* Start Records for this task *

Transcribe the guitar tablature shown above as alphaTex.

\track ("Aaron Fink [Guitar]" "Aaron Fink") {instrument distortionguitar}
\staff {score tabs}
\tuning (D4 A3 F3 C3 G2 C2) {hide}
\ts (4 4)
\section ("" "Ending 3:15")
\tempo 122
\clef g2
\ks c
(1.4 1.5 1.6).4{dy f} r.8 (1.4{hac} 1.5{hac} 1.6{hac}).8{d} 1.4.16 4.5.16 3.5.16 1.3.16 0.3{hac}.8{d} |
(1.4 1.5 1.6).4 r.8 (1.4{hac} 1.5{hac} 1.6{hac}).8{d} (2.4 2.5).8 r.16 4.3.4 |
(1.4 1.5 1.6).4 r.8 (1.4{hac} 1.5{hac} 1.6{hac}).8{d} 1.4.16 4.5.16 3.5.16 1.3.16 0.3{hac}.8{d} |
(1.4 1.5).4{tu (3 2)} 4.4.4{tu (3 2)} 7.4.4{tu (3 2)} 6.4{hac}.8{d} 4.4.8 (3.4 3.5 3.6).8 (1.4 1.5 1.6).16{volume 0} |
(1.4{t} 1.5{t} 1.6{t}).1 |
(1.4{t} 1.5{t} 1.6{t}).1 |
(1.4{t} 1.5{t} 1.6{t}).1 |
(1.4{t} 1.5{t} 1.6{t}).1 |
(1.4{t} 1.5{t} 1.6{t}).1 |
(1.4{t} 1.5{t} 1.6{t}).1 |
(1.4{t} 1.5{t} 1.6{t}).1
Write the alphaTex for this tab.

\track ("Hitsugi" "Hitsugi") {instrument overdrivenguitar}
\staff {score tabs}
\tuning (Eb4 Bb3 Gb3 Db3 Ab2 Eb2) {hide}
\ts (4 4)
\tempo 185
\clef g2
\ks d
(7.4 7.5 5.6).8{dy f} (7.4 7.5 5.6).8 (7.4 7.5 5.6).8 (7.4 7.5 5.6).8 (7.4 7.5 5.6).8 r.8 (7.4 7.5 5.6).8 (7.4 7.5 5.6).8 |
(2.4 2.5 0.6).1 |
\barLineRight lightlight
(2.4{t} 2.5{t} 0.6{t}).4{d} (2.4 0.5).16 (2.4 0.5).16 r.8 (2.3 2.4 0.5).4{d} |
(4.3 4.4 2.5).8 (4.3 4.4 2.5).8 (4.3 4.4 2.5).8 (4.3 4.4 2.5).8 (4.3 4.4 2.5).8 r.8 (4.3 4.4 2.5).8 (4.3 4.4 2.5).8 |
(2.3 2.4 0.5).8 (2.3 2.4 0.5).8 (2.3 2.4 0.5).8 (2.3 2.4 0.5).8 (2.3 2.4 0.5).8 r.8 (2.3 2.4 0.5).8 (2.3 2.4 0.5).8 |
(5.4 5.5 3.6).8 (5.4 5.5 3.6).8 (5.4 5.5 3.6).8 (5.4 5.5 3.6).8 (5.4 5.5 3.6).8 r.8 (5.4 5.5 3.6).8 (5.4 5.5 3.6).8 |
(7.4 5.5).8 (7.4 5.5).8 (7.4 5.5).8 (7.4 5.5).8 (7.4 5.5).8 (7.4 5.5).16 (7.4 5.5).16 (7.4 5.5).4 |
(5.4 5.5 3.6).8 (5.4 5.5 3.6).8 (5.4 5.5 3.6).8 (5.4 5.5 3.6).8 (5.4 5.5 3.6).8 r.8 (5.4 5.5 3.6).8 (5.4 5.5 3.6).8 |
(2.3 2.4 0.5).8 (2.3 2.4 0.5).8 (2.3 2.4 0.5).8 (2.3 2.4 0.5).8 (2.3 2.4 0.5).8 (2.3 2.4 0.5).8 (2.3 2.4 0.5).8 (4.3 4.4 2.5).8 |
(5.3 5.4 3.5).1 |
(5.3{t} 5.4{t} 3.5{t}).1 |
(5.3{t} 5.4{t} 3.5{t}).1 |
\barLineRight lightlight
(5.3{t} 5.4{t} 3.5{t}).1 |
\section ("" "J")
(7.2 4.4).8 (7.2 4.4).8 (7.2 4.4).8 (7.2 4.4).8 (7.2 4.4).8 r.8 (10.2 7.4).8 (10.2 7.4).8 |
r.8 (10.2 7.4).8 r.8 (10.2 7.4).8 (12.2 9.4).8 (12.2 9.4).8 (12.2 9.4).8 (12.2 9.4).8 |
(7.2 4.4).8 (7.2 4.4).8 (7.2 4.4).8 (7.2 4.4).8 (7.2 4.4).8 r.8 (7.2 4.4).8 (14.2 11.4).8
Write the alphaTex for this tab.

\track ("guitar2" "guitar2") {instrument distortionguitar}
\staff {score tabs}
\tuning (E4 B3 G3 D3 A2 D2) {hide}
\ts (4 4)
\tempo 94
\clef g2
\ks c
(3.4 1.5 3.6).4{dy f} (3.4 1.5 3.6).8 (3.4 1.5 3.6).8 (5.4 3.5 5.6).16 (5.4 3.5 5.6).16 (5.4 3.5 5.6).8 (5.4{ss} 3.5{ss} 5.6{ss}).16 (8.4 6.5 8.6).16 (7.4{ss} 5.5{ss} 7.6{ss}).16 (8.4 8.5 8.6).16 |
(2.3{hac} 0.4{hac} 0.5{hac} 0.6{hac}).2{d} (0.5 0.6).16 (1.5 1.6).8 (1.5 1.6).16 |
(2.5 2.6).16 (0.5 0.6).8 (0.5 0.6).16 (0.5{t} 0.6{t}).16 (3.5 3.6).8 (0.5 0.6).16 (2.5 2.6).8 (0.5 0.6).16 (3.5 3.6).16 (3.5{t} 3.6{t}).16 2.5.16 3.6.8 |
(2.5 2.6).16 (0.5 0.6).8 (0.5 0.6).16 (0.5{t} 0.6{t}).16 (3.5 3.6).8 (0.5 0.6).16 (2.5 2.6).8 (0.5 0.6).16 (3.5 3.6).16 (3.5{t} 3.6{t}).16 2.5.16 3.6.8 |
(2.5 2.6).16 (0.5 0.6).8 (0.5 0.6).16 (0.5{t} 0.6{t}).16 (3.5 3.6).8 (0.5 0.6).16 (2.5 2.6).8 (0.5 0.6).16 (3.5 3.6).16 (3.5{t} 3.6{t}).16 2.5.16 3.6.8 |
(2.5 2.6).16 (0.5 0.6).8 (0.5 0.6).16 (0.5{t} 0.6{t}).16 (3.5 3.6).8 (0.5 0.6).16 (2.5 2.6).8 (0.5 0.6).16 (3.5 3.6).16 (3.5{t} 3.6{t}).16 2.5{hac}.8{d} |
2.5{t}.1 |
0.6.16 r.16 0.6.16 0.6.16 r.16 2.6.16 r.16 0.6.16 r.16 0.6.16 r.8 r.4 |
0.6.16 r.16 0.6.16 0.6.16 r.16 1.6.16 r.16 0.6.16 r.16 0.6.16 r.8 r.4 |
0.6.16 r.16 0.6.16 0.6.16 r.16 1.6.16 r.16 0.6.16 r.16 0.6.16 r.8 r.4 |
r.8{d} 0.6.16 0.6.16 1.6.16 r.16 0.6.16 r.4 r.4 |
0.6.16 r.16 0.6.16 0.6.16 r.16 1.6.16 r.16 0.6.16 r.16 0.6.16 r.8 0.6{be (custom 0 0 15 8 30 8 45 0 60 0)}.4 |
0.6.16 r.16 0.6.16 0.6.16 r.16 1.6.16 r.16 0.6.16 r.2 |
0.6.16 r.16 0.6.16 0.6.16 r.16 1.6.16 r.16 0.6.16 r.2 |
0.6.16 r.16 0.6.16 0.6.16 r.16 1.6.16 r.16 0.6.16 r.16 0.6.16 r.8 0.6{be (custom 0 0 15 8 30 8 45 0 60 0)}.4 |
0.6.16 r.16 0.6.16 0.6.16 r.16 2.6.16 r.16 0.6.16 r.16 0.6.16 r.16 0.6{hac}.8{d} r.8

* End Records for this task *

> Objective: How many lines of the listing above contain the string "track"? Give only the number.

> Response: 3